The pitiful end of the Wilson-Callaghan administration of 1974-9 mercilessly exposed Labour’s ideological bankruptcy. When Thatcher appointed Ian MacGregor as chairman of the Coal Board, McGahey predicted that this move indicated the prime minister’s resolve “to destroy trade unionism not only in mining but in Britain”. He was right. The Tories deliberately provoked a confrontation for which they had made lengthy and careful preparation. In retrospect, the eventual defeat of the ensuing miners’ Great Strike of 1984-5 may seem to have been inevitable. Throughout the dispute, as vice-president of the NUM, McGahey was tirelessly engaged. Our most vivid memories of him are drawn from those desperate months of struggle. The strike threw into relief all that was best and worst in the British working class movement.
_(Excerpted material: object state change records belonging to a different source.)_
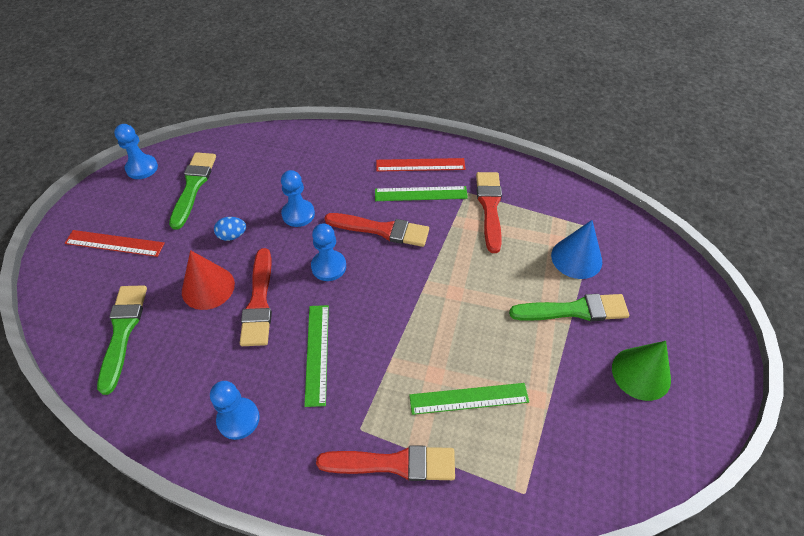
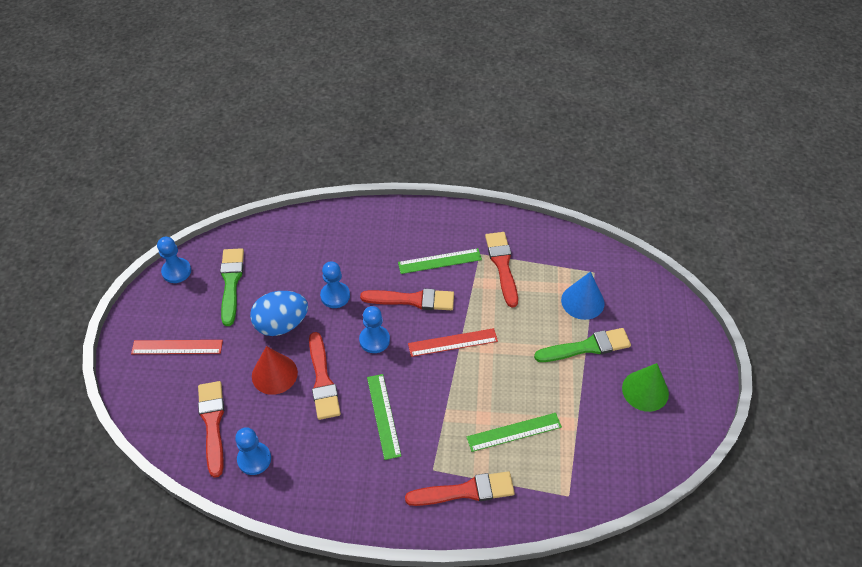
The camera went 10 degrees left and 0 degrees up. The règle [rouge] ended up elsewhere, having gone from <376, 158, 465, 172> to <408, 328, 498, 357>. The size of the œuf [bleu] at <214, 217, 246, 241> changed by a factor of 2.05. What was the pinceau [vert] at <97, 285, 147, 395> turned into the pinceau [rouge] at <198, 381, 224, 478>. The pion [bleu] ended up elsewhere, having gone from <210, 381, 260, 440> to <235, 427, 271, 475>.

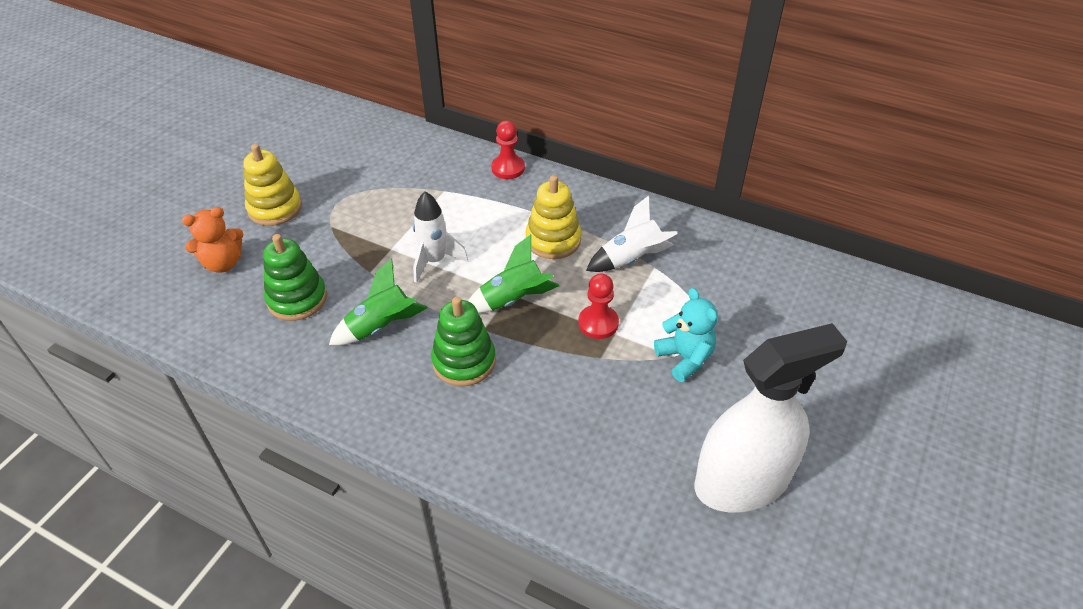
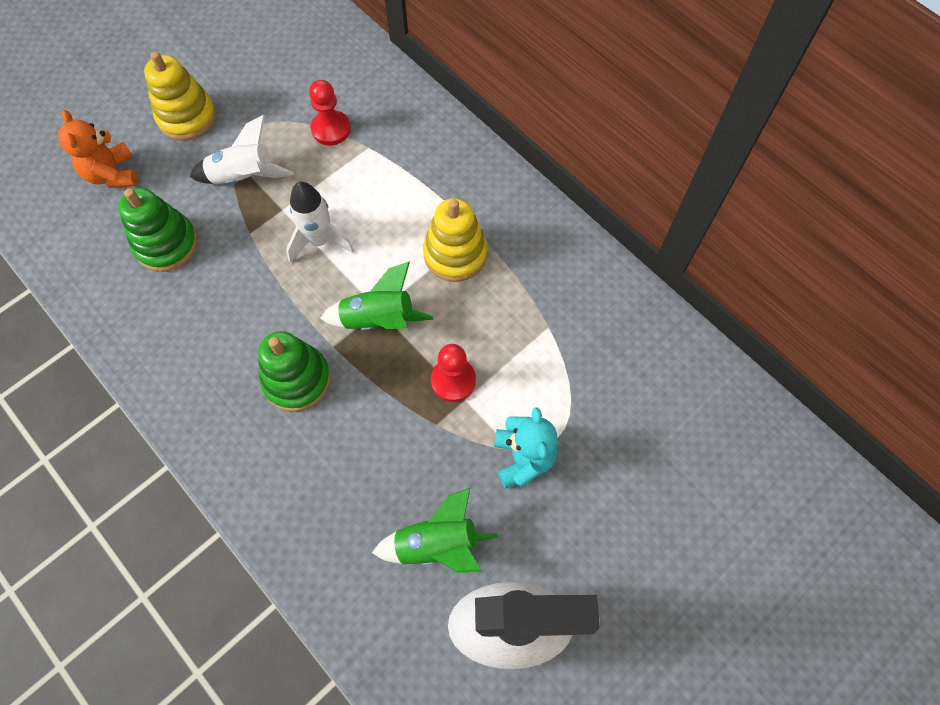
The camera went 20 degrees right and 20 degrees up. The pion [rouge] ended up elsewhere, having gone from <491, 121, 525, 179> to <309, 80, 351, 145>. The fusée [blanc] ended up elsewhere, having gone from <586, 196, 677, 272> to <190, 115, 294, 184>. The ours en peluche [orange] at <182, 207, 243, 273> ended up facing another way, 75 degrees clockwise from before. The fusée [vert] ended up elsewhere, having gone from <329, 258, 428, 345> to <372, 487, 498, 573>.

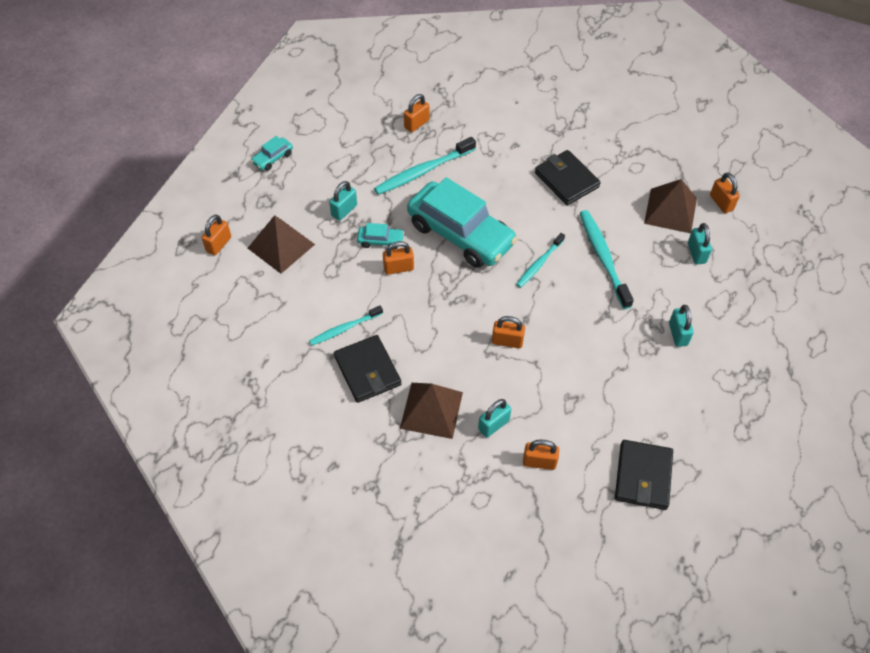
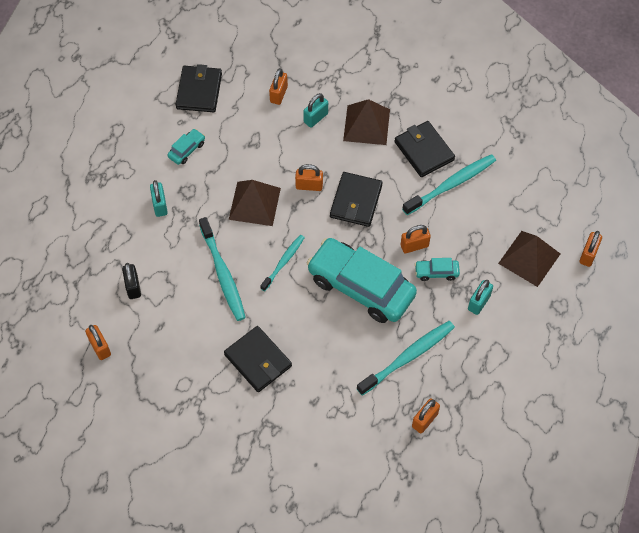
The camera went 175 degrees right and 5 degrees up. The voiture [turquoise] ended up elsewhere, having gone from <251, 136, 293, 171> to <167, 129, 205, 165>. The pyramide [marron] ended up elsewhere, having gone from <644, 179, 697, 233> to <229, 180, 281, 226>. What was the cadenas [turquoise] at <688, 223, 712, 264> turned into the cadenas [noir] at <122, 263, 141, 299>. The size of the brosse à dents [turquoise] at <309, 305, 383, 346> changed by a factor of 1.60. The cadenas [orange] at <523, 440, 559, 470> ended up facing another way, 75 degrees counterclockwise from before. The second view gained the portefeuille [noir] at <330, 172, 383, 227>.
Heroism and grim determination on the part of the miners and their leaders; craven cowardice and treachery on the part of the Labour and TUC leadership - rats who deserted the ship at the first sign of choppy waters.

In the aftermath of McGahey’s death, the story put about in the broadsheet obituaries - on the basis of what evidence remains unclear - is that McGahey would have given in much earlier than Scargill and that, if he had merely given the signal, the left wing of the miners would have followed him in abject capitulation. Whatever the truth, if any, behind such stories, the fact is that comrade McGahey remained staunch to the end. Then, as now, bourgeois commentators (and many ‘socialists’ too) contended that the strike should never have gone ahead without a full ballot of the NUM membership. McGahey’s position on this question was unequivocal: “People must remember that the miners had no choice but to fight. MacGregor, without a ballot or consultation, decided ... to close pits and throw thousands of men out of work at whatever cost ... it was a challenge that could not be ducked, and the men had a moral and constitutional right to ask their colleagues in the movement for help.” As we know, help was not forthcoming.

In the aftermath of the strike and in the atmosphere of unavoidable rancour that followed such a major defeat, McGahey’s relations with Scargill are said to have worsened. Notably, McGahey declined to write his memoirs because to do so would have meant “having to be factual about men still alive ... like Arthur Scargill ... they are human beings and they have wives and families.” The implications are clear enough.

After his retirement from the NUM, McGahey remained active in politics. In time, his fiercely patriotic Scots heart got the better of his communist head. When the Eurocommu-nists finally liquidated themselves into the Democratic Left in 1991, he refused to follow them and rejected the Communist Party of Britain just as forcefully. Unable to draw revolutionary conclusions like the Leninists of the CPGB, he turned to the left nationalist Communist Party of Scotland.

At times like this, it is customary to say ‘We shall not see his like again’. But that is not the case. New McGaheys will come forward from the labour movement, fired with the same ardour, but hopefully unburdened by his reformist illusions.